Insights into Reaction Behaviours in Single Zeolite ZSM-5 Channel Orientations as Studied with Operando UV-Vis Spectroscopy

Abstract

Zeolite ZSM-5 with an MFI framework, consisting of sinusoidal (a-axis) and straight (b-axis) channels, is a heavily utilised catalysts. This drives continuous research on understanding the structure-performance relationships. However, the role of each single zeolite channel orientation during chemical reactions has yet to be understood, due to the complex structures of the conventional zeolites. In this thesis, by rationally synthesising oriented crystals and thin-films with high (only) accessibility to sinusoidal or straight channels, the channel-performance relationships during oligomerisation reactions and alcohol-to-hydrocarbons processes was studied using a series of advanced characterisation techniques, e.g. operando UV-Vis Spectroscopy, Confocal Fluorescence Microscopy (CFM), X-ray Diffraction and NH3-TPD. Firstly, a- and b-oriented zeolite ZSM-5 crystals, with high accessibility to sinusoidal and straight channels, respectively, were studied to decipher the product distribution and deactivating behaviours of the catalysts, showing faster deactivation of a-oriented crystals and a more pronounced aromatic cycle in b-oriented crystals. Furthermore, the knowledge obtained from the oriented crystals was confirmed on oriented zeolite ZSM-5 thin-films. First, larger molecules: 4-methoxystyrene and thiophene, that are also catalysed by zeolite ZSM-5 were studied, demonstrating that the a-oriented channel favours the formation of small molecules, while b-oriented channels promote the formation of extended molecules. Using operando UV-Vis diffuse-reflectance spectroscopy coupled with mass spectrometry the methanol-to-hydrocarbons process was monitored.
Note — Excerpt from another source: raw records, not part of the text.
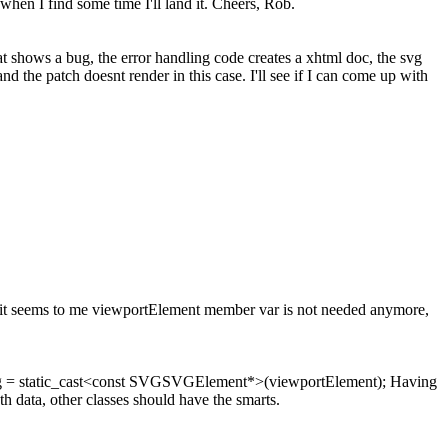
hen I find some time I'll land it. Cheers, Rob.
hat shows a bug, the error handling code creates a xhtml doc, the svg
 the patch doesnt render in this case. I'll see if I can come up with
o it seems to me viewportElement member var is not needed anymore,
g = static_cast<const SVGSVGElement*>(viewportElement); Having
h data, other classes should have the smarts.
It was demonstrated that small coke species are primarily formed in straight channels, while large coke species mainly cover the a-oriented surface. Meanwhile, toluene was observed in the effluent from the a-oriented channel, while MS data shows the absence of toluene in the effluent from the b-oriented channels. We speculate that, due to their tortuous structure, the formation of small coke species in the a-oriented channel is suppressed and toluene can diffuse out and further conjugates to large coke species on the external surface. We believe this work opens a new research approach to study heterogenous catalysts.